2. FRACTURE SET MODELING
A Poisson plane network;
Subdivision of planes into fractured and intact areas through Poisson line tessellation and random marking of polygons;
Random 3D translation and/or rotation of fractured polygons.
In the 3D model, fractures are convex polygons that are randomly generated as members of fracture sets through three stochastic processes (Figure 1): A fracture set is generated in a modeling volume enclosed by representative surfaces, e.g. bedding planes, structural boundaries, datum planes, and the ground surface. The three stochastic processes reproduce fracture orientations and intensity as they vary within a fracture set, as follows.

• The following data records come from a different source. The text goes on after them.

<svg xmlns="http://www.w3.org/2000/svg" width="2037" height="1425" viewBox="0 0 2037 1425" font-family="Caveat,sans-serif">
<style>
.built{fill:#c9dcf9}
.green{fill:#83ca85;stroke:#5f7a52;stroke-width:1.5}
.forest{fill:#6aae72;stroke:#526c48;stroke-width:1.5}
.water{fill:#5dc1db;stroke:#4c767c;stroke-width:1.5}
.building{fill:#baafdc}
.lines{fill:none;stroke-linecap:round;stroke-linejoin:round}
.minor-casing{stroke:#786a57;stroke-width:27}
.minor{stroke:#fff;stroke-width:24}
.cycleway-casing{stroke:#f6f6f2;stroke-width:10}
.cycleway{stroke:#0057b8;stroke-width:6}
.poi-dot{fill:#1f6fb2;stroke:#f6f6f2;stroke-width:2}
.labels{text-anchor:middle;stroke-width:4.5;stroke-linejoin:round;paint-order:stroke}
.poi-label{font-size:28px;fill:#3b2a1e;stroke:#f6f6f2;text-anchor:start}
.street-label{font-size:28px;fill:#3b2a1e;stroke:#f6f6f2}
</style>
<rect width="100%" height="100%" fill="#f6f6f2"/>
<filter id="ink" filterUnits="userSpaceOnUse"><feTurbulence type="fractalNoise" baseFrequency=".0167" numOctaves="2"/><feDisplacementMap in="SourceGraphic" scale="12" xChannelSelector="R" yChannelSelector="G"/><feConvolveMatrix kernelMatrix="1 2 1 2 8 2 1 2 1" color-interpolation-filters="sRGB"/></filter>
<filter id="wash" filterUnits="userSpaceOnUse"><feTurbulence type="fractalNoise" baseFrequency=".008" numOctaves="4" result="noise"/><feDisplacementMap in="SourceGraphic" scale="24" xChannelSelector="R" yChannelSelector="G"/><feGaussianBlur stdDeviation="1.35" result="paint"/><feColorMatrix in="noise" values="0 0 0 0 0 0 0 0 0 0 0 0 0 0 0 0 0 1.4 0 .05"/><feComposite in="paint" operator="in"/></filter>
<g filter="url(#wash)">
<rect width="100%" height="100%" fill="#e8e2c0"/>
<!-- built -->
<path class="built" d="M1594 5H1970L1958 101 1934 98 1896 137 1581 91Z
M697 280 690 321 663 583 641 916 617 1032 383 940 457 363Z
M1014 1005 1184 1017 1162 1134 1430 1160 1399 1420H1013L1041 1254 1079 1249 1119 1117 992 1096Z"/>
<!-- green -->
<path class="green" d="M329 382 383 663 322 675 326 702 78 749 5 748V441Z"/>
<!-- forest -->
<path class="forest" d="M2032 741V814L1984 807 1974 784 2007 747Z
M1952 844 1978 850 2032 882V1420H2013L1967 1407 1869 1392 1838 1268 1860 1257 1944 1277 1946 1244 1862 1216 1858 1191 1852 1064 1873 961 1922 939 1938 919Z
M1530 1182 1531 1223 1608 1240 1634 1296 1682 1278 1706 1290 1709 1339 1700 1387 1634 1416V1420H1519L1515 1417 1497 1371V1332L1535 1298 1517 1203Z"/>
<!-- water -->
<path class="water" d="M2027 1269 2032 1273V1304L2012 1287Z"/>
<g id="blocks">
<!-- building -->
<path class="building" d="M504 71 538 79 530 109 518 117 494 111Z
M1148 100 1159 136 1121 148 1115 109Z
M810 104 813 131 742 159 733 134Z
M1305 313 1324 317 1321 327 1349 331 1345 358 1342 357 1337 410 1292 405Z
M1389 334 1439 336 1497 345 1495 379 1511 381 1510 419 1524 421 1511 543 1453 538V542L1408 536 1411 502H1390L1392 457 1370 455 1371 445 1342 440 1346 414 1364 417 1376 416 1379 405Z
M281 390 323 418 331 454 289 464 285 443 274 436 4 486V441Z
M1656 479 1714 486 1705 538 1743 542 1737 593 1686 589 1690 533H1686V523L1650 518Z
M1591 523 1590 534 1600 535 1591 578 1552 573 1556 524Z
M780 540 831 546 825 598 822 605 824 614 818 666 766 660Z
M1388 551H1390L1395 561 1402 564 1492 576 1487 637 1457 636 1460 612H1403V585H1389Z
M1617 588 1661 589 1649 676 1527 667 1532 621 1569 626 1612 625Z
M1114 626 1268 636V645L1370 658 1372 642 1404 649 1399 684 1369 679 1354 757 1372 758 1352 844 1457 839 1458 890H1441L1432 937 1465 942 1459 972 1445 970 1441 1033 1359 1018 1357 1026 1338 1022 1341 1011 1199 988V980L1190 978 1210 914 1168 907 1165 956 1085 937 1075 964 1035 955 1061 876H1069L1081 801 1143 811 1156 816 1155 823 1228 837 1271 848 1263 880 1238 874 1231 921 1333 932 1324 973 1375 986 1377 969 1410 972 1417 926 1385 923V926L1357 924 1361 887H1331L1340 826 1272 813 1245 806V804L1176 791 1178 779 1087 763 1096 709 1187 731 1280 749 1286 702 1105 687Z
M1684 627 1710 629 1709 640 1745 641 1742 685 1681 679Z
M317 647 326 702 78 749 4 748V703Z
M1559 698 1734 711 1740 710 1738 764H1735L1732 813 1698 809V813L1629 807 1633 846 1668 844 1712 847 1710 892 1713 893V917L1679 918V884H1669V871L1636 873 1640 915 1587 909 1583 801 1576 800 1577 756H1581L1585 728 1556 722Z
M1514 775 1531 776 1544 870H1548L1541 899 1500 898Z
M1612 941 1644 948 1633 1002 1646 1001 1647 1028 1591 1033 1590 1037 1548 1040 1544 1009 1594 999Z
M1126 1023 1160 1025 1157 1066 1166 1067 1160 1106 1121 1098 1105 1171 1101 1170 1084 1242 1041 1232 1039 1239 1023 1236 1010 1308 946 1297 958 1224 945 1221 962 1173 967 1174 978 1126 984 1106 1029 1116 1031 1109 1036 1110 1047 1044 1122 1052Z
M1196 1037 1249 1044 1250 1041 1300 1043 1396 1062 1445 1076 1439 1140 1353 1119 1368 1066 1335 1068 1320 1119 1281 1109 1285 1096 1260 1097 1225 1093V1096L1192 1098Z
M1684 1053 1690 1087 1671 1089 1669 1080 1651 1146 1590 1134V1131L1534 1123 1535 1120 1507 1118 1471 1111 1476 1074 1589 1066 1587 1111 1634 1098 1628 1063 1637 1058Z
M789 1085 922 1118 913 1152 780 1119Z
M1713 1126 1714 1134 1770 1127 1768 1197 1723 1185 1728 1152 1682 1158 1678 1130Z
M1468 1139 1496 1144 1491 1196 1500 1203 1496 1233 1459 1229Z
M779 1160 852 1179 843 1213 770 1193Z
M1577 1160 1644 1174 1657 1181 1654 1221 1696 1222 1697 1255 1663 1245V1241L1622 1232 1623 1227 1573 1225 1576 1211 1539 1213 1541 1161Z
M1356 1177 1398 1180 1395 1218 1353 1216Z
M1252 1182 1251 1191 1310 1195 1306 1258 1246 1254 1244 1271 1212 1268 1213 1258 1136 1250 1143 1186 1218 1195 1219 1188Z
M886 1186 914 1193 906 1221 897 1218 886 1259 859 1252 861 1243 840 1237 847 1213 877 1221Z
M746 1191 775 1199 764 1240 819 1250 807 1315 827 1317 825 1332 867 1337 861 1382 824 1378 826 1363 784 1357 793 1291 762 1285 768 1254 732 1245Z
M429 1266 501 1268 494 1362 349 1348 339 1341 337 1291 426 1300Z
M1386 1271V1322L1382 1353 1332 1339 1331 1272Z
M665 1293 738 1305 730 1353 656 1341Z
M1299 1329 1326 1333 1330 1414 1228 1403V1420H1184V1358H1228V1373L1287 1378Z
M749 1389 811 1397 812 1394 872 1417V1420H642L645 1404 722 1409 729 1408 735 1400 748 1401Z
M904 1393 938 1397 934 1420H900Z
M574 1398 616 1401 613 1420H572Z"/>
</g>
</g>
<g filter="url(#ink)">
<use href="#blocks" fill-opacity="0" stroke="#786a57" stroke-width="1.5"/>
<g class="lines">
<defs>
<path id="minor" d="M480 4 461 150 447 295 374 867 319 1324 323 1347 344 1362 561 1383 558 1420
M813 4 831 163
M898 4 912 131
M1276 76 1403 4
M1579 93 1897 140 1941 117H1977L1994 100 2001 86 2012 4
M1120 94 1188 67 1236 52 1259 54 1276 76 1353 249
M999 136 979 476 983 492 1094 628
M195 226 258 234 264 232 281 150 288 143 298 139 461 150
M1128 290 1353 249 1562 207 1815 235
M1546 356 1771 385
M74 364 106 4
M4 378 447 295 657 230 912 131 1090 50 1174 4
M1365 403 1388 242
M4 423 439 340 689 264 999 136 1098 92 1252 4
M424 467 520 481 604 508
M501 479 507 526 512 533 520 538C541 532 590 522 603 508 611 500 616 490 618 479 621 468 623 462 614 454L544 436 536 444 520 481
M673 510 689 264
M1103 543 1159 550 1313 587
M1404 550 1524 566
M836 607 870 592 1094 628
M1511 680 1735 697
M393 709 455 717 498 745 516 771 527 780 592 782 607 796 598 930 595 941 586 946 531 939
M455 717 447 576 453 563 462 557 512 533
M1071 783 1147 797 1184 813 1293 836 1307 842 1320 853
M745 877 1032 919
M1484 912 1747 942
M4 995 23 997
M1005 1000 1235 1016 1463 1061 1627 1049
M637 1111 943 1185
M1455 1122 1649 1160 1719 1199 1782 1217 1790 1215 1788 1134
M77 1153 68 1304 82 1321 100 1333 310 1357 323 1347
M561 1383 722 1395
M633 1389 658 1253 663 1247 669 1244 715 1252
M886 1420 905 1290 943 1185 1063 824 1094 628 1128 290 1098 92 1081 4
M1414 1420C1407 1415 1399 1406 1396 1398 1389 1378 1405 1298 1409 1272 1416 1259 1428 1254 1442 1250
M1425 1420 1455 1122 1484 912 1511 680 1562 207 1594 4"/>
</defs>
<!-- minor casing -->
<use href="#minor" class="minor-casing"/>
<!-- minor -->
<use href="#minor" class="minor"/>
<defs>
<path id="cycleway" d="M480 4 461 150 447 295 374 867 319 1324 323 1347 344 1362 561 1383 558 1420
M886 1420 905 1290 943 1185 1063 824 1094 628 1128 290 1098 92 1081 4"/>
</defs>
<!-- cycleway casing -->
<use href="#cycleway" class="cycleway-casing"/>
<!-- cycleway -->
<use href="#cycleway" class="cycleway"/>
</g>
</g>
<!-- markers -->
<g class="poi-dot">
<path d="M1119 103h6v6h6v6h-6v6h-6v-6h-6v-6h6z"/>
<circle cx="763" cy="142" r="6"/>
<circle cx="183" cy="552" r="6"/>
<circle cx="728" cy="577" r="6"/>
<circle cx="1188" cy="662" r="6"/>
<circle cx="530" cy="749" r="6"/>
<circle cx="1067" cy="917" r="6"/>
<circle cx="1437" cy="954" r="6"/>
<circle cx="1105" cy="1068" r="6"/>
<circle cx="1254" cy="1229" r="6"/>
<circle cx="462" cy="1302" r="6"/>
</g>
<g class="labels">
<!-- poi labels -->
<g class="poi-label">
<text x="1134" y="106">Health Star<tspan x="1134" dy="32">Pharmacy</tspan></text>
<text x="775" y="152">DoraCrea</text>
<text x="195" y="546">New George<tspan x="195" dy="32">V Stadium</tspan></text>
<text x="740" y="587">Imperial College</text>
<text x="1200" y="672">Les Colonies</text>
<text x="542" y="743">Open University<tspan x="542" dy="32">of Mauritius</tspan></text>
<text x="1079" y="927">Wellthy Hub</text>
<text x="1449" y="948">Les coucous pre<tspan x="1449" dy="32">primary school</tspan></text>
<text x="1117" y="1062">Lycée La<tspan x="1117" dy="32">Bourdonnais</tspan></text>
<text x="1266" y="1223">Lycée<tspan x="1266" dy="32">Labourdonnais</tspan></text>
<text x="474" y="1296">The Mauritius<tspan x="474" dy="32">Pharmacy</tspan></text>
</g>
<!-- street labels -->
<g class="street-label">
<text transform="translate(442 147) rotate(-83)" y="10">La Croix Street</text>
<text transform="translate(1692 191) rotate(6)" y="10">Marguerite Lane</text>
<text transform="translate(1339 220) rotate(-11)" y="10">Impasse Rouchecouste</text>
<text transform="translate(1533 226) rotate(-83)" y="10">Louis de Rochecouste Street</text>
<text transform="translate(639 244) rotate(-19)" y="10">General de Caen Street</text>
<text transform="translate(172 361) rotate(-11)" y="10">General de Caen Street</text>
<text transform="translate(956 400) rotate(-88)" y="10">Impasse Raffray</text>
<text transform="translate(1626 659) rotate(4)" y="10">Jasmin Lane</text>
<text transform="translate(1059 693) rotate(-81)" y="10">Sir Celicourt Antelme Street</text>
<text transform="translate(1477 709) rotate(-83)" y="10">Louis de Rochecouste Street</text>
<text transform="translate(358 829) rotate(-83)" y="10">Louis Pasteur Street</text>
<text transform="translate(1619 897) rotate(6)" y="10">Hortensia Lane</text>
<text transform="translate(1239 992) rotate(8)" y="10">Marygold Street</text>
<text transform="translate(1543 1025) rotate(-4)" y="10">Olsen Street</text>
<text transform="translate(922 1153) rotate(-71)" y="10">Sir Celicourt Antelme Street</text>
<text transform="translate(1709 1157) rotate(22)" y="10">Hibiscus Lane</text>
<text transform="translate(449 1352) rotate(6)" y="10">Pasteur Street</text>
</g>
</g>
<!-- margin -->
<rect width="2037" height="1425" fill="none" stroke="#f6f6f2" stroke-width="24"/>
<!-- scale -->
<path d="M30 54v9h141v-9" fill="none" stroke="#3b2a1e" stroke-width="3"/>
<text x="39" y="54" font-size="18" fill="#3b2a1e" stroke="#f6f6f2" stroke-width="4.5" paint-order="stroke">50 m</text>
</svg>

2.1. Modeling of stress field orientation: primary stochastic process
The primary stochastic process (Figure 1a): a homogeneous, anisotropic, Poisson plane network [2, 6], represents stress field orientation. The mean orientation of a fracture set is specified in polar coordinates (azimuth, T, and latitude, F) in a global frame of reference (OXYZ), the axes of which coincide with relevant global directions (Figure 2).